We have observed on GICv4.1 systems that, after a guest reset, the
secondary VCPU would receive an IPI_CPU_STOP accidently and failed to
come online eventually.

| Guest User-space
|
| reset (with a vSGI pending in the
| hardware) [0]
|
| disable the distributor (write 0
| into GICD_CTLR) [1]
|
| clear pending status (write 0 into
| GICR_ISPENDR0 for each RD) [2]
|
| disable the distributor (write 0
| into GICD_CTLR) [3]
|
| enable the distributor with ARE,
| Group1 and nASSGIreq [4]

The problem is that even if user-space tries to disable the distributor
and clear pending bits for all SGIs, we don't actually propogate it into
HW (we only record it via vgic_dist->{enabled, nassgireq} and
vgic_irq->pending_latch) and the vSGI remains pending across the guest
reset.

And when we're at [4], all vSGI's vgic_irq->hw are *true* and
vgic_v4_enable_vsgis() becomes a nop.. That's not good.

The following solution can solve the problem. Not sure if this is a good
solution.Sent out early for suggestions or solutions.

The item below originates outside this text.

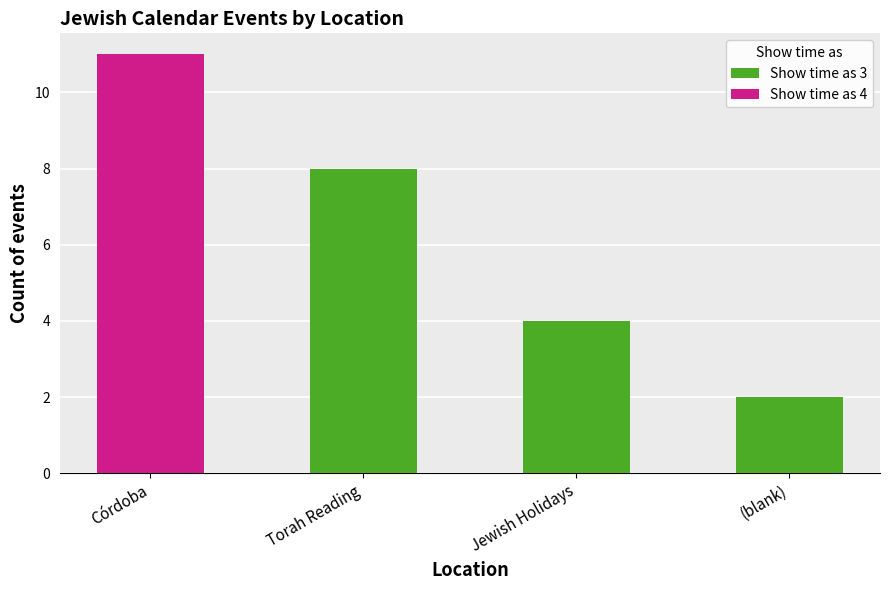

What is the average value of the Show time as 3 series?

4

diff --git a/arch/arm64/kvm/vgic/vgic-mmio-v3.c b/arch/arm64/kvm/vgic/vgic-mmio-v3.c
index 89117ba2528a..3678ab33f5b9 100644
--- a/arch/arm64/kvm/vgic/vgic-mmio-v3.c
+++ b/arch/arm64/kvm/vgic/vgic-mmio-v3.c
@@ -374,6 +374,10 @@ static int vgic_v3_uaccess_write_pending(struct kvm_vcpu *vcpu,
             irq->pending_latch = true;
             vgic_queue_irq_unlock(vcpu->kvm, irq, flags);
         } else {
+             if (irq->hw && vgic_irq_is_sgi(irq->intid))
+                 irq_set_irqchip_state(irq->host_irq,
+                              IRQCHIP_STATE_PENDING,
+                              false);
             irq->pending_latch = false;
             raw_spin_unlock_irqrestore(&irq->irq_lock, flags);
         }